I don't bother building a shelter for the portals any more. I put them right on top of the rocks. Nothing can get to them up there and I can see them for miles. In some ways, now I'm at home there, the plains feel safer than the black forest. Trolls, skeletons, greydwarves and even boars will smash anything you leave unprotected.  Lox and deathsquitos never attack structures and even fulings don't seem that interested. Anyway, there are far fewer of them roaming loose. They mostly stick to their camps. 

Sniping goblins is a lot of fun but more surprising to me is how much satisfying it is to meet them in combat face to face. I'm coming round to the opinion that Valheim has my favorite action combat of any game I've played and that's because it manages to be both skilful, tactical and incredibly simple all at the same time.

For me, it's all about movement and weapon selection. The fights, pulling with the bow, swapping to a sword, maybe pulling out the big hammer, feel hugely kinetic. 

Almost from the start I've ignored blocks and dodges. I tried a shield for a short while but it seemed slow and awkward compared to just hitting things really fast. For a long time I used an axe and that worked vey well. Then when I learned to work with silver I made a sword and that worked better still.


The black iron axe is statistically superior to the silver sword so I made that and swapped back for a while but although it does hit harder the sword is so much faster. Crucially, it strikes on both the forehand and the backhand. That's what makes it not just possible but productive to fight three or even four fulings at once.

Monster AI in Valheim is really excellent, I think. All creatures have particular ways of behaving and quite a lot of the behaviors are convincing. Fulings feint and dart and circle out of reach. They're always moving, looking for opportunity. What they can't cope with is being rushed and hacked at and perpetually knocked back but you have to be sure never to let them get you surrounded. It's like EverQuest on meth.

•••••

Task requirements => Name every creature that the Valheim excerpt says will smash anything left unprotected.

Dataset rows =>
•••••

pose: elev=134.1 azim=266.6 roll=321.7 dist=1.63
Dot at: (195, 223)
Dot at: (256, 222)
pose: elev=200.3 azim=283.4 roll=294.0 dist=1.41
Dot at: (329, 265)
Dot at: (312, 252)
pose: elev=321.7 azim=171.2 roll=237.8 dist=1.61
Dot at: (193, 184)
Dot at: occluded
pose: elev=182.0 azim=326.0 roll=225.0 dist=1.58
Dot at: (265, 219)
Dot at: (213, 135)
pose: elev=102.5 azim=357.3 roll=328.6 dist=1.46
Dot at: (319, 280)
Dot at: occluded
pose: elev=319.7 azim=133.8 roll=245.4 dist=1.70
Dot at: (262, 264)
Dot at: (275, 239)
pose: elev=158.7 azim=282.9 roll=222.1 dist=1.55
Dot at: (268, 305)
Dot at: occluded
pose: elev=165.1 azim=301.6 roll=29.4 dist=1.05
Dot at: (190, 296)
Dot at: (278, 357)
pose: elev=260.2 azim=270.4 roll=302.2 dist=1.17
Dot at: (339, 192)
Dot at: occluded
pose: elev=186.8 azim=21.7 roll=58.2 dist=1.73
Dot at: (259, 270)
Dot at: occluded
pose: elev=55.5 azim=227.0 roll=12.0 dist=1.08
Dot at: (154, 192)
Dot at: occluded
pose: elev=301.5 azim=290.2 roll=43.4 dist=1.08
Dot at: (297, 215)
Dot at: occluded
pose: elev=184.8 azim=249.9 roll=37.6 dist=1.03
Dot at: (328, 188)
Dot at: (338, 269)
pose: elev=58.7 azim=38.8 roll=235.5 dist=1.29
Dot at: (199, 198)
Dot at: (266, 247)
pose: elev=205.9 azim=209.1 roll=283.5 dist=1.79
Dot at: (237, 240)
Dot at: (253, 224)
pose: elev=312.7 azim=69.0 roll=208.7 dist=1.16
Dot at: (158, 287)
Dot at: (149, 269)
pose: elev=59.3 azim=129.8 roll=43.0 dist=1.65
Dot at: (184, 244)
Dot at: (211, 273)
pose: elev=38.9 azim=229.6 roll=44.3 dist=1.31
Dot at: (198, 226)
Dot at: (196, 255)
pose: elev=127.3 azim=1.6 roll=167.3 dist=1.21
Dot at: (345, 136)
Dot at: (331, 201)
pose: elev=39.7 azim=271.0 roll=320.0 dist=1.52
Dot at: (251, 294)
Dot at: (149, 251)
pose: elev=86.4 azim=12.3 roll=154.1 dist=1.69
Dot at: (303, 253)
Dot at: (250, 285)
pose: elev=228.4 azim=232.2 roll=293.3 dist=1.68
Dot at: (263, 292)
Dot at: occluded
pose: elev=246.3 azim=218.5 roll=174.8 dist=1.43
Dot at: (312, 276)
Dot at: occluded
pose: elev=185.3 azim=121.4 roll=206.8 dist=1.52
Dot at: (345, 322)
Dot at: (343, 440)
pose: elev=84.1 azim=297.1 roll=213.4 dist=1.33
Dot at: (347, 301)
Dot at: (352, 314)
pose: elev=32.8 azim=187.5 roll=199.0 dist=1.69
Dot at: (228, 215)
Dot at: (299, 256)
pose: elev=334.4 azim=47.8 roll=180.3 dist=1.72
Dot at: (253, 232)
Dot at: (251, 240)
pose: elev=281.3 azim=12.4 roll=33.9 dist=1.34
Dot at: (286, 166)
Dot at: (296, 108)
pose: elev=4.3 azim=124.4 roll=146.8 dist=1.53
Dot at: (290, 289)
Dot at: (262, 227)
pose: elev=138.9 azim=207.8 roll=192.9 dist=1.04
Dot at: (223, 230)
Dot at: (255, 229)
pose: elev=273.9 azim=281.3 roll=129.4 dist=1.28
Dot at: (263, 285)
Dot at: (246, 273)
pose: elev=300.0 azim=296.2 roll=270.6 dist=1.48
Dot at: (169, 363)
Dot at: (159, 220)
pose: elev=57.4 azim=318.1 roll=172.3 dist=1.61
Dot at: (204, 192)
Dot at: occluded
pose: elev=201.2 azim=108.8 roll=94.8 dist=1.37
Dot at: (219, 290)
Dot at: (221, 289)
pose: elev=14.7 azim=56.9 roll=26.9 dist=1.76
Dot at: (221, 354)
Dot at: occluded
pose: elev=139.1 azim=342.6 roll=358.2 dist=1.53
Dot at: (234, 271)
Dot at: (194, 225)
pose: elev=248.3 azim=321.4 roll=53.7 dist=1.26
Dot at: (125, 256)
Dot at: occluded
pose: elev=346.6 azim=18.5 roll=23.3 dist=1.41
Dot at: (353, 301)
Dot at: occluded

•••••

Written solution => Trolls, skeletons, greydwarves, boars